Of course Martha would ask. Anyone who discovers he or she has been systematically cheated on wants to know why and for how long and with whom. It’s normal. Betrayal is a riddle we want to solve.

Betty laid her hand with the lit cigarette on Henry’s thigh. “Darling, we were careful. I mean, neither of us wanted a child, did we?”

Henry could not have agreed more wholeheartedly. No, he had not wanted a child, least of all with Betty. She was his lover, she’d never make a good mother; she was far too hard-hearted, too wrapped up in herself for that. Having his child would give her power over him; she would destroy his cover and put pressure on him, until everything reached its logical conclusion. For a time he had toyed with the idea of a vasectomy, but some vague impulse had held him back — maybe his desire to have a child with Martha after all.

“It looks as if it wants to exist,” he said.

Betty smiled; her lips were trembling. Henry had pitched it just right.

“I think it’ll be a girl.”

They got out. Betty sat behind the steering wheel again and pulled on a shoe. Without thinking, she put her foot down on the clutch and moved the gearshift back and forth.

He’s not pleased, she thought. But wasn’t that asking a bit much of a man who had just decided to change his life and end his marriage?
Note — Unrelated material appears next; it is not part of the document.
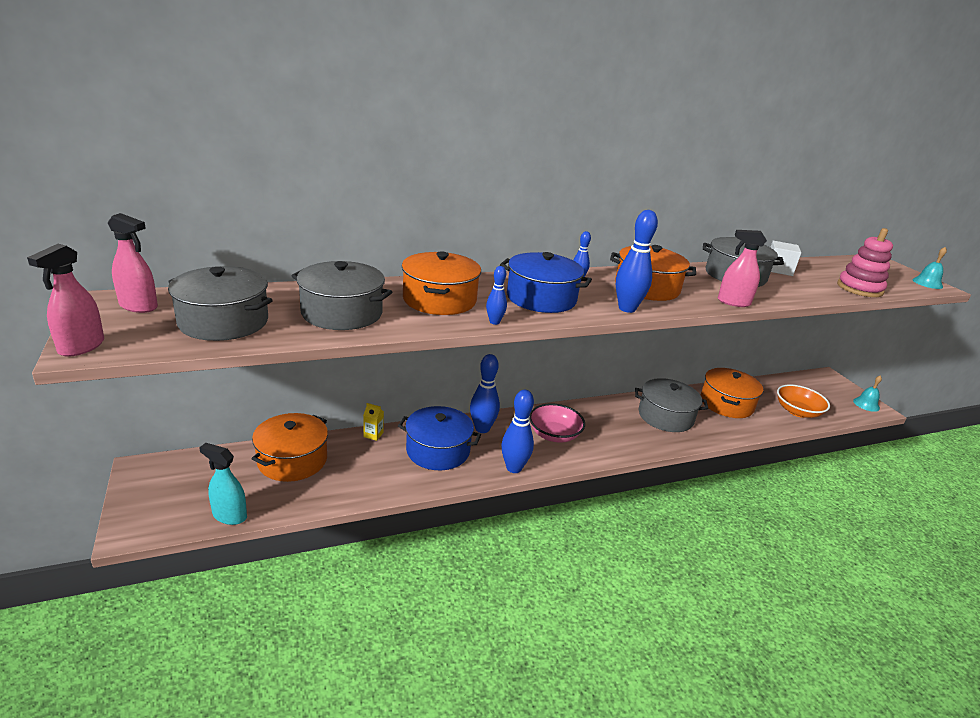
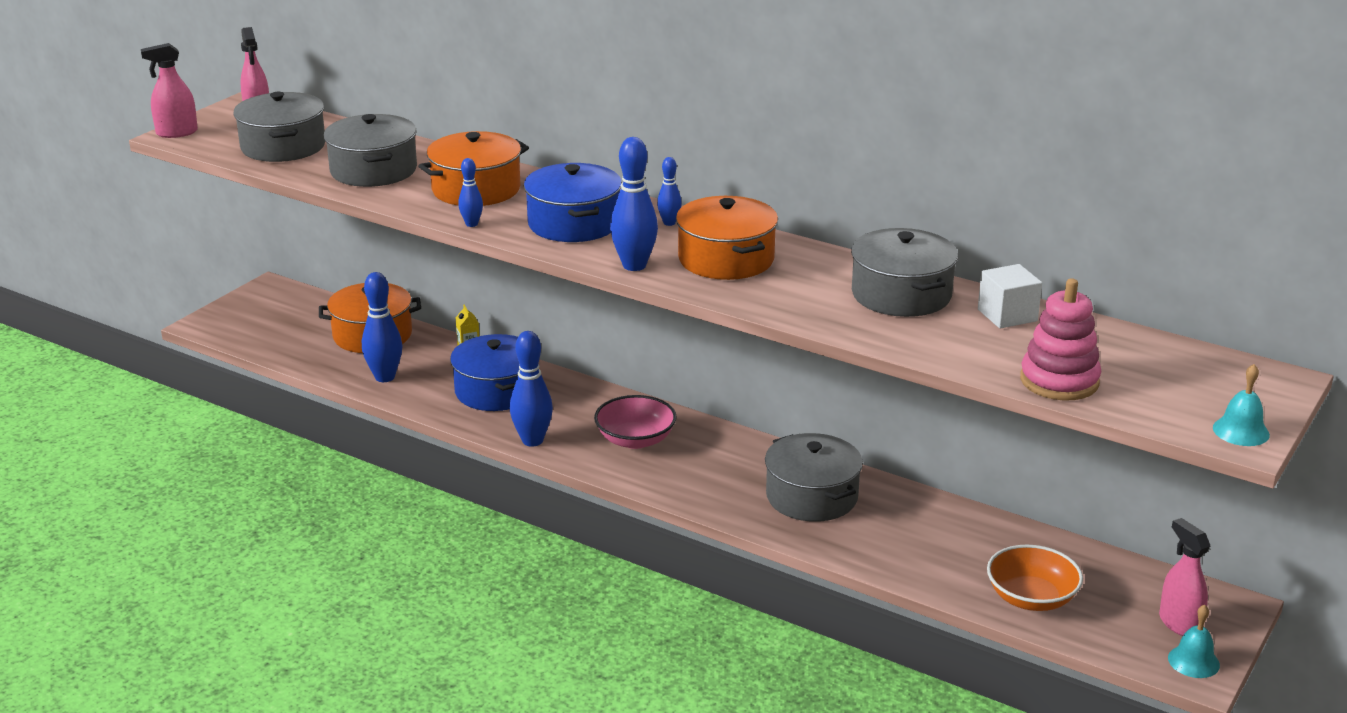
camera: 55 degrees right, 0 degrees up
turquoise spray bottle [199,443,247,525] -> none
blue bowling pin [470,354,500,433] -> blue bowling pin moved to [362,272,402,382]
orange pot [701,368,763,418] -> none
pink spray bottle [718,230,767,307] -> pink spray bottle moved to [1159,518,1210,636]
Although their affair had been going on for years, Betty knew very little about Henry, but this much she did know — Henry was not a family man.

She can’t wait, he thought. She can’t wait for me to give everything up for her. He did not, however, intend to exchange his quiet, carefree existence for a family life he wasn’t cut out for. After the grand confession to his wife, he’d have to see about a new identity. It would be hard work, thinking up another Henry, a Henry just for Betty. The mere thought made him feel tired.

“Can I do anything?”

Henry nodded. “Stop smoking.”

Betty took a drag on her cigarette, then flicked it away. “It’ll be awful.”

“Yes, it’ll be awful. I’ll give you a ring when it’s over.”